We had so many amazing opportunities at my school, ones I would never have been exposed to at my school in Brisbane. We had school camp to northern Thailand, we regularly had speakers come in from the UN, and once, for a school play our drama teacher had a friend who was the head of wardrobe at the British National Theatre come and design our costumes. I even got the opportunity to take a gap year through my school to go and live in Cambodia for 6 months after year 12. Our teachers were of the highest standard, and were exciting, interesting people who themselves had sought out international adventures and opportunities.
The friends I made at school in Singapore are still among my best friends in the world. We all went to university in different countries, which was sad, but like I said, when you’re a third culture kid, you get pretty used to adapting to new and unfamiliar situations. Now whenever I travel, I know people in almost every major city, which also means I usually have a couch to crash on. The downside of having friends all over the world is that it’s not very often that we all get to be in the one place. And as people are starting to get married, it’s going to be very expensive getting to weddings all over the globe.

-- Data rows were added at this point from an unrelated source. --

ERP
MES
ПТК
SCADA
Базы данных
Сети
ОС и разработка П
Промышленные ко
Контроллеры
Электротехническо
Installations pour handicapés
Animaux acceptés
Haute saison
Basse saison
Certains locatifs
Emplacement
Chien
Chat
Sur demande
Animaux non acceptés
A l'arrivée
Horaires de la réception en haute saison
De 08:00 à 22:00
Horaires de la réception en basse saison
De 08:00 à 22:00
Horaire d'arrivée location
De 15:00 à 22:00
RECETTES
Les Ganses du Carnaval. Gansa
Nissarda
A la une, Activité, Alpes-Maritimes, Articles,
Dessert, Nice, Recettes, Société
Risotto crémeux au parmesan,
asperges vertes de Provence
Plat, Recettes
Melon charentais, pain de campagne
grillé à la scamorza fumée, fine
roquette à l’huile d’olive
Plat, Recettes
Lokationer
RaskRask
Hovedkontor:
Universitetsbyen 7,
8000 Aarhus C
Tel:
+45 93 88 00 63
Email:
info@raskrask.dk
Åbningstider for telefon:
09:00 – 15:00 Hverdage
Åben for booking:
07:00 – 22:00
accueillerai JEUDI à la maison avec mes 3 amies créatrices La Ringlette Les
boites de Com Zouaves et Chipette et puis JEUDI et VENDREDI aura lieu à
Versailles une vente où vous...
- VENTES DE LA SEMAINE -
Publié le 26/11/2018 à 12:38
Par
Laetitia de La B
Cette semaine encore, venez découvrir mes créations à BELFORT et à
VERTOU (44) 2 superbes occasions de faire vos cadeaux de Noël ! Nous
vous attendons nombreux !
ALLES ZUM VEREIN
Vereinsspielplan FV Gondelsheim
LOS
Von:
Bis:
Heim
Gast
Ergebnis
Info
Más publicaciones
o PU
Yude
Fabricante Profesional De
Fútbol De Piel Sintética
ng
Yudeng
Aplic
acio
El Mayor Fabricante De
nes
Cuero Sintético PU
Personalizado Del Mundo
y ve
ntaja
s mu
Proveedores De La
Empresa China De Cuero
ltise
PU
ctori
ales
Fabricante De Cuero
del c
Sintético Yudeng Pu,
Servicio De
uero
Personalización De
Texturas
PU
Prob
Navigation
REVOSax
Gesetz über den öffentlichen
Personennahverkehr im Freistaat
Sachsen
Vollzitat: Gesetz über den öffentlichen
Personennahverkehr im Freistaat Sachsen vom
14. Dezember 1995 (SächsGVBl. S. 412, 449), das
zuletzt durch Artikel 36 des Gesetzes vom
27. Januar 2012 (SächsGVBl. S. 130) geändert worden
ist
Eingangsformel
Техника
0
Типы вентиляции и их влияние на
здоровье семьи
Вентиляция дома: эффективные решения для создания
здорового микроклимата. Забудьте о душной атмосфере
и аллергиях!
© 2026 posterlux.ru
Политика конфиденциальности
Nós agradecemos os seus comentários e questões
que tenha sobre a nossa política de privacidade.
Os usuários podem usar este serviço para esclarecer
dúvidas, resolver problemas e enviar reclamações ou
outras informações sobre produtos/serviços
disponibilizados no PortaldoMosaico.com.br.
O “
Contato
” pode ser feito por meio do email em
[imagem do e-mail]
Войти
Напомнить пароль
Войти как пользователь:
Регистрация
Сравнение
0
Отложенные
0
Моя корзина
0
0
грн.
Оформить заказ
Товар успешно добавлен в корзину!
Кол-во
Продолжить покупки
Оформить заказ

All of this isn’t to say that I wouldn’t have been happy and grown up to have a great life if I’d stayed in Brisbane. I almost certainly would have. The thing that I am most grateful for from my international school education is the way that it expanded my perspective. I know that anything is possible and I don’t need to be afraid of the unknown. In the 10 years since I finished high school in Singapore I have lived in 6 cities in 3 different countries, and I have traveled extensively beyond that. Even though it seemed like a punishment in the beginning, I wouldn’t change my international upbringing for anything.
Also, the food in Singapore is great.